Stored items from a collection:
::::::::

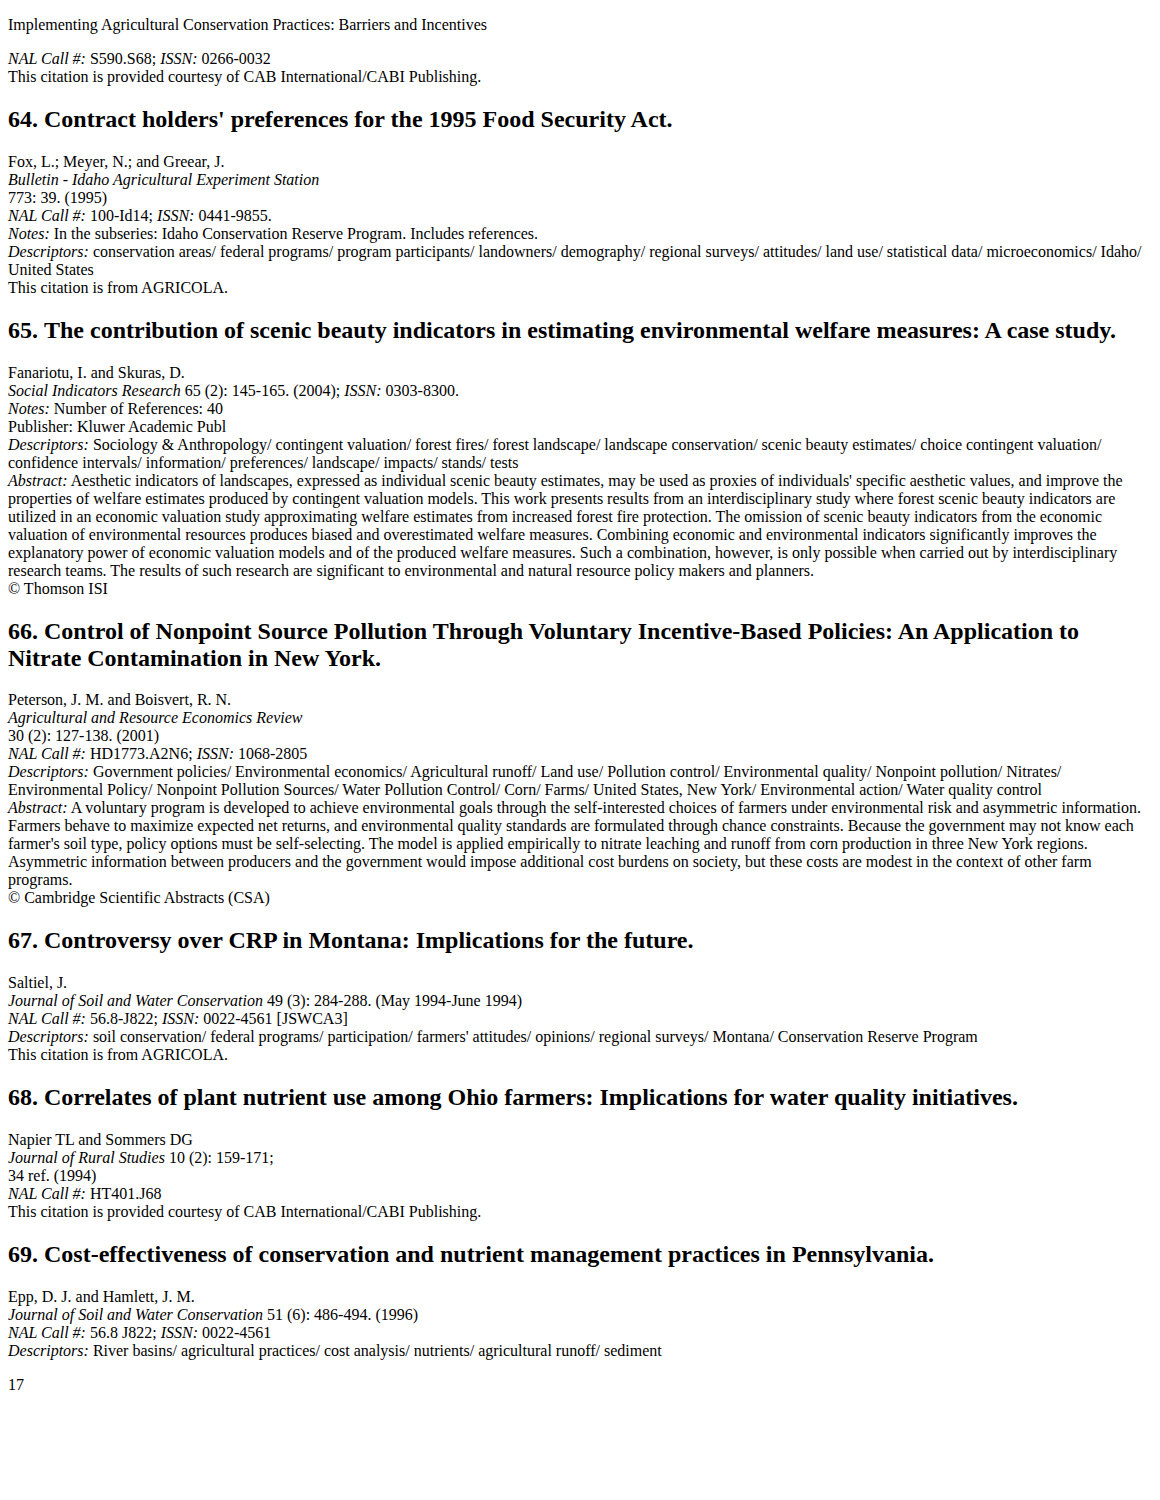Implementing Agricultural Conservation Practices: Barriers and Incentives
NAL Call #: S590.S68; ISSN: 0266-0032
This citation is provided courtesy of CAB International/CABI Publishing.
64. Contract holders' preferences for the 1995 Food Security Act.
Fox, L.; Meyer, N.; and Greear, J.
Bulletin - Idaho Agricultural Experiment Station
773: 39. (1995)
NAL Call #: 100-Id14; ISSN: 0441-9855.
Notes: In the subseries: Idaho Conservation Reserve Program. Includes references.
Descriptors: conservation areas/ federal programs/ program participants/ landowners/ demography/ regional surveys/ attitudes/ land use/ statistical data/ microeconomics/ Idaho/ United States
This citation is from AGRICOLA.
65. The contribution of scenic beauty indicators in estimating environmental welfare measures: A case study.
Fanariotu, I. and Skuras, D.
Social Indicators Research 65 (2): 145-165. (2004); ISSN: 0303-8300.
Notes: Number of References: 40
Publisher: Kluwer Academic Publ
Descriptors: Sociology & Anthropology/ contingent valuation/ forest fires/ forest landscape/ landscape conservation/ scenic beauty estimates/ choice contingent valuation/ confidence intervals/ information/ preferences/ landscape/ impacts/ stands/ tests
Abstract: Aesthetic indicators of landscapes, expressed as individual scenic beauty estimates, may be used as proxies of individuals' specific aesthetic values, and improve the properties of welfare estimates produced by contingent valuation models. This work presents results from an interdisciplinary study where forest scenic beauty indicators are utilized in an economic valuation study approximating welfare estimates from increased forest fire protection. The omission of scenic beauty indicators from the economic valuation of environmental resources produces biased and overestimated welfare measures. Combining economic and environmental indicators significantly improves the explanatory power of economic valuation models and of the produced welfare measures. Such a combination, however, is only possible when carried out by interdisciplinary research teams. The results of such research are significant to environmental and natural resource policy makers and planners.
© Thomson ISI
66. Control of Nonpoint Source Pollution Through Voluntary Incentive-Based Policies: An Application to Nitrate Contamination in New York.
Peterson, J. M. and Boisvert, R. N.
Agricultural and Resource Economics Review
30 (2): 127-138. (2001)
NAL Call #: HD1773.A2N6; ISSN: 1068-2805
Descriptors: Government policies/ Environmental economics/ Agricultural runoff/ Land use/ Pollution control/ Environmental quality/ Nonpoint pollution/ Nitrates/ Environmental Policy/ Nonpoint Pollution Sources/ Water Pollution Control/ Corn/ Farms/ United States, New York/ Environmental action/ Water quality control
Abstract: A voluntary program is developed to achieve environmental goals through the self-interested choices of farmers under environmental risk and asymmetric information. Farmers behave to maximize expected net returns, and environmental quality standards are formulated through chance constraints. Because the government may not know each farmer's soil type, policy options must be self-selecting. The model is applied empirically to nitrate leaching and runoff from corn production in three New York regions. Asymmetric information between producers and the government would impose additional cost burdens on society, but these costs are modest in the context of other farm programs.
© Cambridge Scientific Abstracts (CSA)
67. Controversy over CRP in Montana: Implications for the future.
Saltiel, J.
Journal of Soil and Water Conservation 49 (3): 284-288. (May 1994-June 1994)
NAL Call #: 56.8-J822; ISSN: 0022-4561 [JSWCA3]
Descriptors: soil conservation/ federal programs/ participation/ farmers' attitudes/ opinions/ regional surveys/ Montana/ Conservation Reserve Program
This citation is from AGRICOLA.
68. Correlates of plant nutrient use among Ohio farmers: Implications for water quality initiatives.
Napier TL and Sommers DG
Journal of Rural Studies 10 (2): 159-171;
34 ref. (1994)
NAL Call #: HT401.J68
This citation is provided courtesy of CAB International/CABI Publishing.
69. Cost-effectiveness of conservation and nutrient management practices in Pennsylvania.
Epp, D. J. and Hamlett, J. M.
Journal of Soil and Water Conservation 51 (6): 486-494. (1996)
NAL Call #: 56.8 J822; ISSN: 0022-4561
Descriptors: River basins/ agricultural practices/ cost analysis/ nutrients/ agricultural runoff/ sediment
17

::::::::

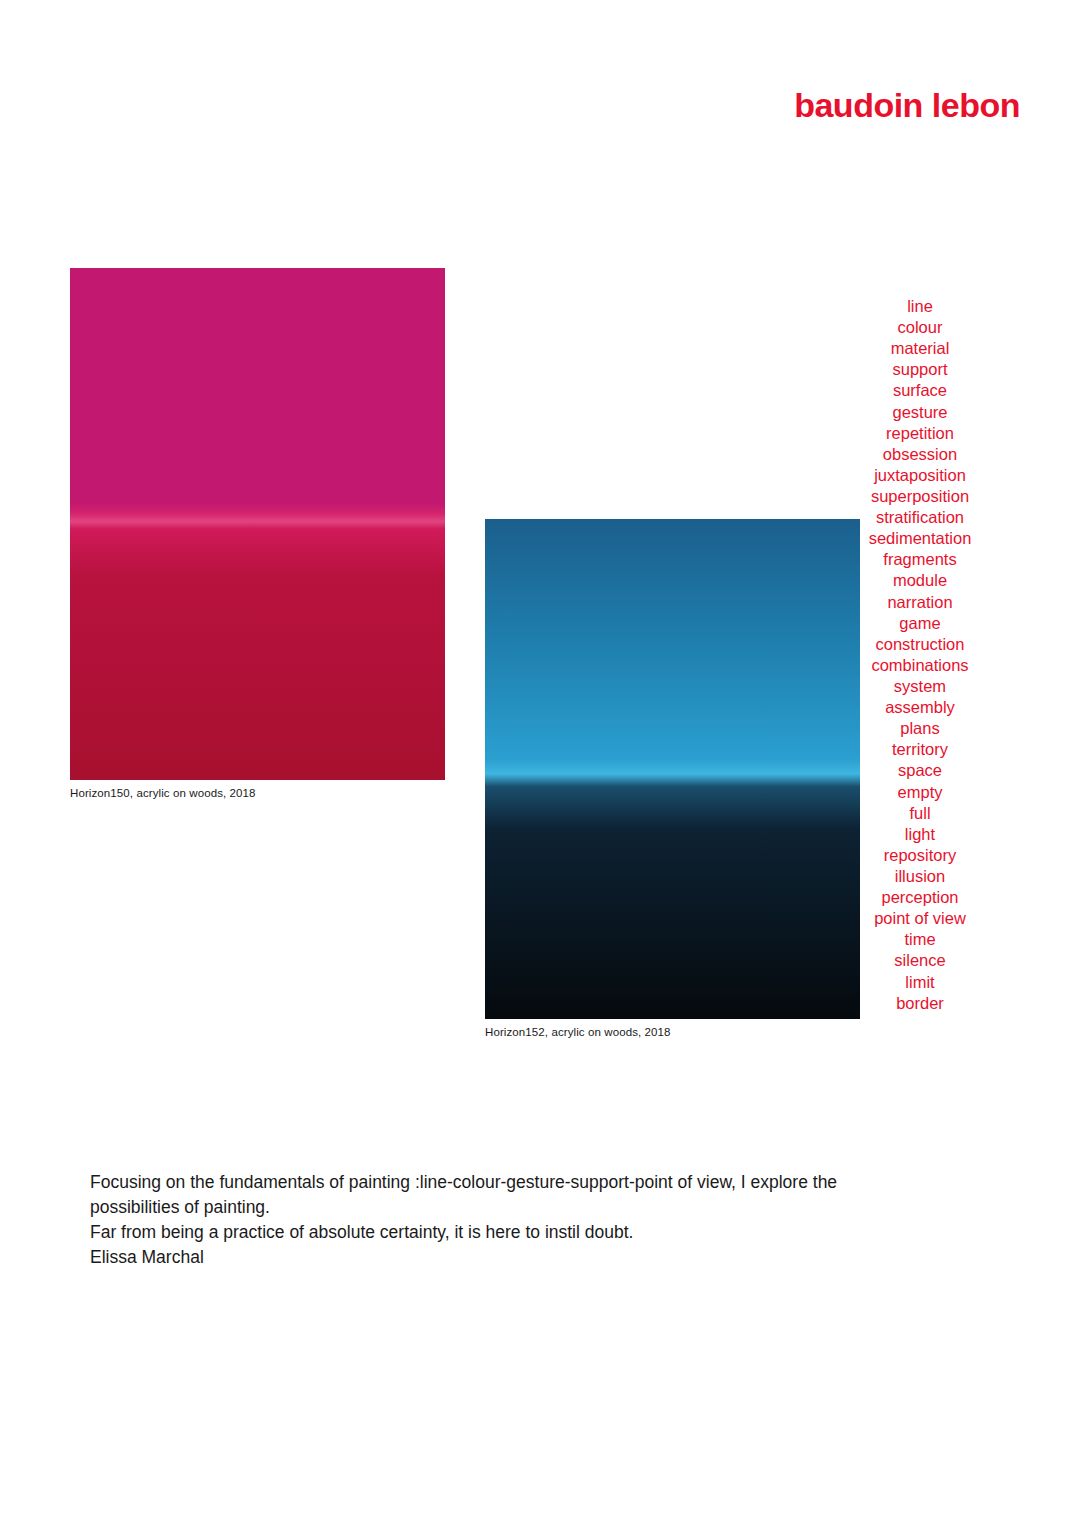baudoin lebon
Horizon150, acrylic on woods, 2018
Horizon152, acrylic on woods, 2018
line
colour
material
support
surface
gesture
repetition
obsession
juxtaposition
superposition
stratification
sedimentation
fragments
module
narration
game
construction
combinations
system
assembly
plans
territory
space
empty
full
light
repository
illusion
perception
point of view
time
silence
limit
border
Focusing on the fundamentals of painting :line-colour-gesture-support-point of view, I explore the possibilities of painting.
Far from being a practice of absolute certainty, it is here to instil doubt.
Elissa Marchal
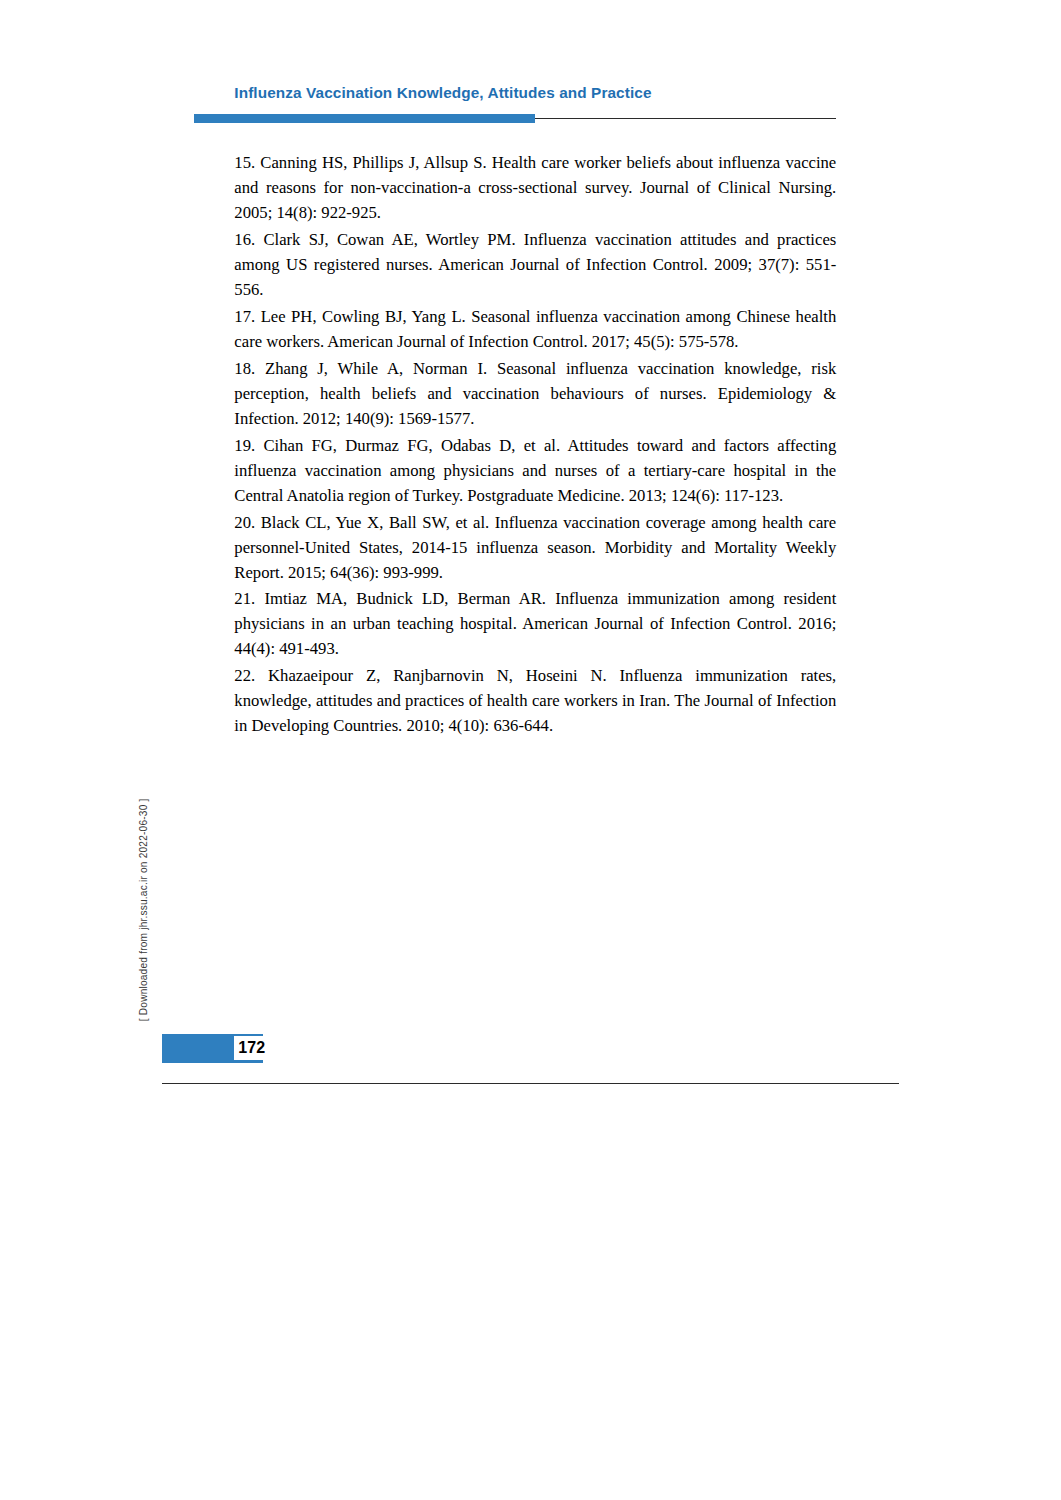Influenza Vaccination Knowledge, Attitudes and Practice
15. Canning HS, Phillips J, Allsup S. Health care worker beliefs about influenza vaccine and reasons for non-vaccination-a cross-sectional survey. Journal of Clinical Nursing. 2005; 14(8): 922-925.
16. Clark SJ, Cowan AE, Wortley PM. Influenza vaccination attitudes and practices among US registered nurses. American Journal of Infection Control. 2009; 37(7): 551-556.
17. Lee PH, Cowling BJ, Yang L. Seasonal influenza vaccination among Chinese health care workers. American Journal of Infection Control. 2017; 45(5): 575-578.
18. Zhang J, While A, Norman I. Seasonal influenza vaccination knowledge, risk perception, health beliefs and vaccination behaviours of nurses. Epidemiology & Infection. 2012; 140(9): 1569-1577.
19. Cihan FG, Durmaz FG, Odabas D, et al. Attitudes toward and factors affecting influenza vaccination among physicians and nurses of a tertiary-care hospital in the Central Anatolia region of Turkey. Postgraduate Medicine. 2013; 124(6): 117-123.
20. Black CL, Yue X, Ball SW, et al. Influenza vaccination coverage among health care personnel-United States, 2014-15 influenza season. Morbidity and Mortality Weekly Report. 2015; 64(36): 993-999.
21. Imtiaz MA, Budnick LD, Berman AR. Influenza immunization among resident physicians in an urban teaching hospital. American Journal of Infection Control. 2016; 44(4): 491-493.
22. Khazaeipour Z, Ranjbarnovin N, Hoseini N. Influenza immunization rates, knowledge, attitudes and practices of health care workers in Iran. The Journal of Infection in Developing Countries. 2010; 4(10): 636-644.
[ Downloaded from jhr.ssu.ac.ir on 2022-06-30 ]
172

::::::::

Using the data above, which lines fall from the one with "Implementing Agricultural Conservation" through the one with "NAL Call #: 100-Id14; ISSN: 0441-9855."? Repeat them exactly, ends included, minus any pictures.

Implementing Agricultural Conservation Practices: Barriers and Incentives
NAL Call #: S590.S68; ISSN: 0266-0032
This citation is provided courtesy of CAB International/CABI Publishing.
64. Contract holders' preferences for the 1995 Food Security Act.
Fox, L.; Meyer, N.; and Greear, J.
Bulletin - Idaho Agricultural Experiment Station
773: 39. (1995)
NAL Call #: 100-Id14; ISSN: 0441-9855.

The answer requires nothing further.